ART. 29. There shall be no establishment of any one religious sect in this State in preference to another; and no clergyman or preacher of the gospel, of any denomination, shall be capable of holding any civil once in this State, or of being a member of either of the branches of the legislature, while they continue in the exercise of the pastoral function.
A jurisdictional separation between church and state was maintained by prohibiting a “clergyman or preacher of the gospel, of any denomination” from “holding any civil office” in the state, “or of being a member of either of the branches of the legislature, while they continue in the exercise of the pastoral function” (Art. 29). Let me repeat. This state prohibition was in effect prior to 1787, and Article VI, sec. 1 in the Constitution did nothing to change this at the state level.
Taking your view, then one has to explain how the Constitution of North Carolina in 1776 provided, “That no person who shall deny the being of God or the truth of the Protestant religion, or the divine authority either of the Old or New Testaments, or who shall hold religious principles incompatible with the freedom and safety of the State, shall be capable of holding any office or place of trust or profit in the civil department within this State” and remained in force until 1835, when it was amended by changing the word “Protestant” to “Christian,” and as so amended remained in force until the Constitution of 1868. And in that Constitution among the persons disqualified for office were “all persons who shall deny the being of Almighty God.”

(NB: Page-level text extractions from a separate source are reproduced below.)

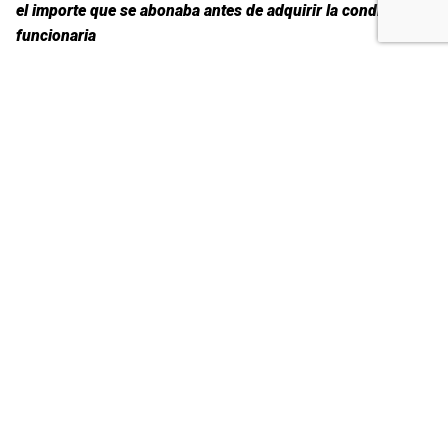
el importe que se abonaba antes de adquirir la condición de
funcionaria
2) Se pueden reclamar las diferencias económicas -
incluyendo los intereses- correspondientes a los últimos 4
años
PREGUNTAS FRECUENTES
¿Cómo afecta la sentencia del Supremo a los
trienios del personal laboral?
El Tribunal Supremo establece que los trienios
consolidados como personal laboral antes del 1 de
enero de 2021 deben abonarse en la misma cuantía
que se percibía en ese momento. La Administración
no puede aplicar la escala funcionarial si esto supone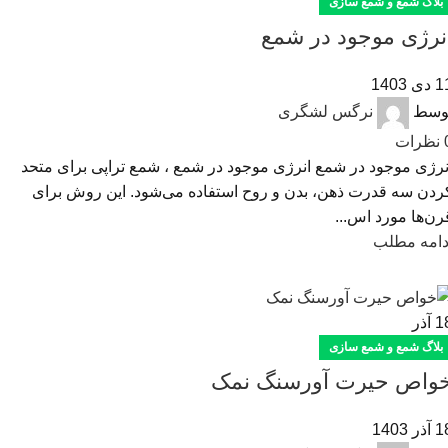
بلاگ شمع و شمع سازی
نرژی موجود در شمع
دی 1403
وسط
نرگس لشگری
نظرات
نرژی موجود در شمع انرژی موجود در شمع ، شمع تراپی برای متحد
ردن سه قدرت ذهن، بدن و روح استفاده می‌شود. این روش برای
رن‌ها مورد اس...
دامه مطلب
1
آذر
بلاگ شمع و شمع سازی
واص حیرت آورسنگ نمک
ذر 1403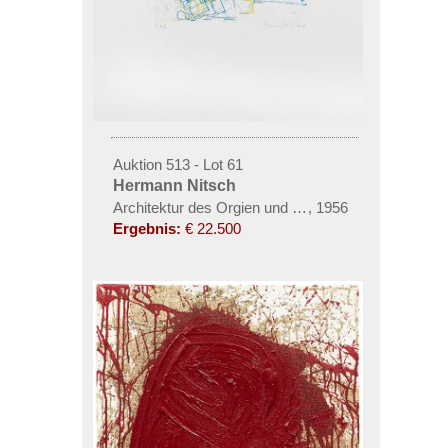
Auktion 513 - Lot 61
Hermann Nitsch
Architektur des Orgien und Mysterien Theaters (Ma
,
1956
Ergebnis:
€ 22.500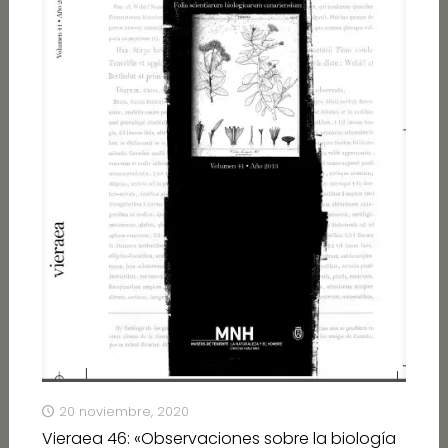
20 noviembre, 2020
Vieraea 46: «Observaciones sobre la biología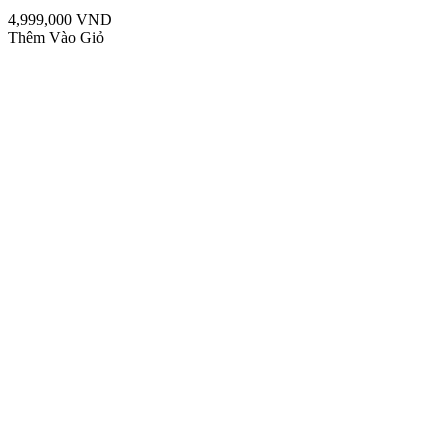
4,999,000 VND
Thêm Vào Giỏ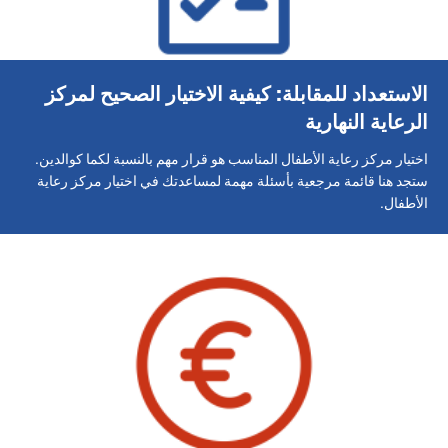
الاستعداد للمقابلة: كيفية الاختيار الصحيح لمركز
الرعاية النهارية
اختيار مركز رعاية الأطفال المناسب هو قرار مهم بالنسبة لكما كوالدين.
ستجد هنا قائمة مرجعية بأسئلة مهمة لمساعدتك في اختيار مركز رعاية
الأطفال.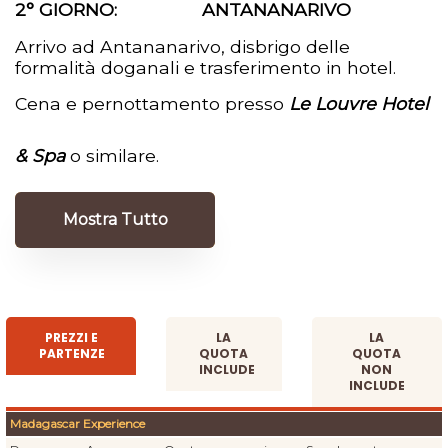
2° GIORNO: ANTANANARIVO
Arrivo ad Antananarivo, disbrigo delle
formalità doganali e trasferimento in hotel.
Cena e pernottamento presso
Le Louvre Hotel
& Spa
o similare.
Mostra Tutto
PREZZI E
LA
LA
PARTENZE
QUOTA
QUOTA
INCLUDE
NON
INCLUDE
Madagascar Experience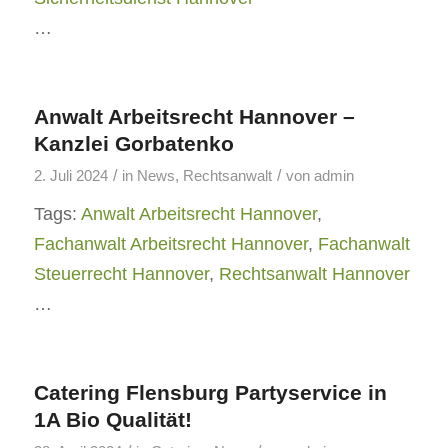
…
Anwalt Arbeitsrecht Hannover –
Kanzlei Gorbatenko
/
/
2. Juli 2024
in
News
,
Rechtsanwalt
von
admin
Tags:
Anwalt Arbeitsrecht Hannover
,
Fachanwalt Arbeitsrecht Hannover
,
Fachanwalt
Steuerrecht Hannover
,
Rechtsanwalt Hannover
…
Catering Flensburg Partyservice in
1A Bio Qualität!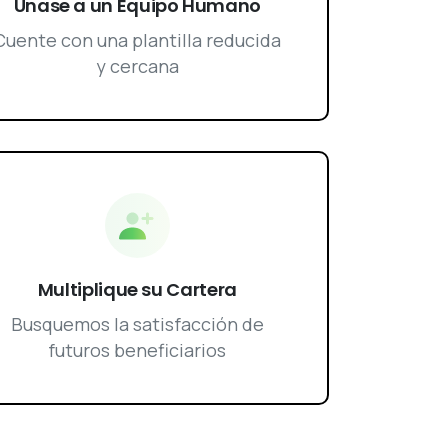
Únase a un Equipo Humano
Cuente con una plantilla reducida
y cercana
Multiplique su Cartera
Busquemos la satisfacción de
futuros beneficiarios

Your understanding of the Constitution is a revisionist version. The Federal Government through the courts has turned the Constitution on its head, and your comments are evidence of this fact. Many of these changes came by way of the passage of the Fourteenth Amendment which has been used to nullify the original intent of the Bill of Rights. Originally the states only wanted to give limited authority and enumerated powers to a national government. Thomas Jefferson made these points in the Kentucky Resolutions of 1798:
“Resolved, that the several States composing the United States of America, are not united on the principle of unlimited submission to their general government; but that by compact under the style and title of a Constitution for the United States and of amendments thereto, they constituted a general government for special purposes, delegated to that government certain definite powers, reserving each State to itself, the residuary mass of right to their own self-government; and that whensoever the general government assumes undelegated powers, its acts are unauthoritative, void, and of no force: That to this compact each State acceded as a State, and is an integral party, its co-States forming, as to itself, the other party….each party has an equal right to judge for itself, as well of infractions as of the mode and measure of redress.”
The very wording of the First Amendment is a brake on the Federal Government: “Congress shall make no law. . . .” If Congress can’t make a law, then it can’t make a law.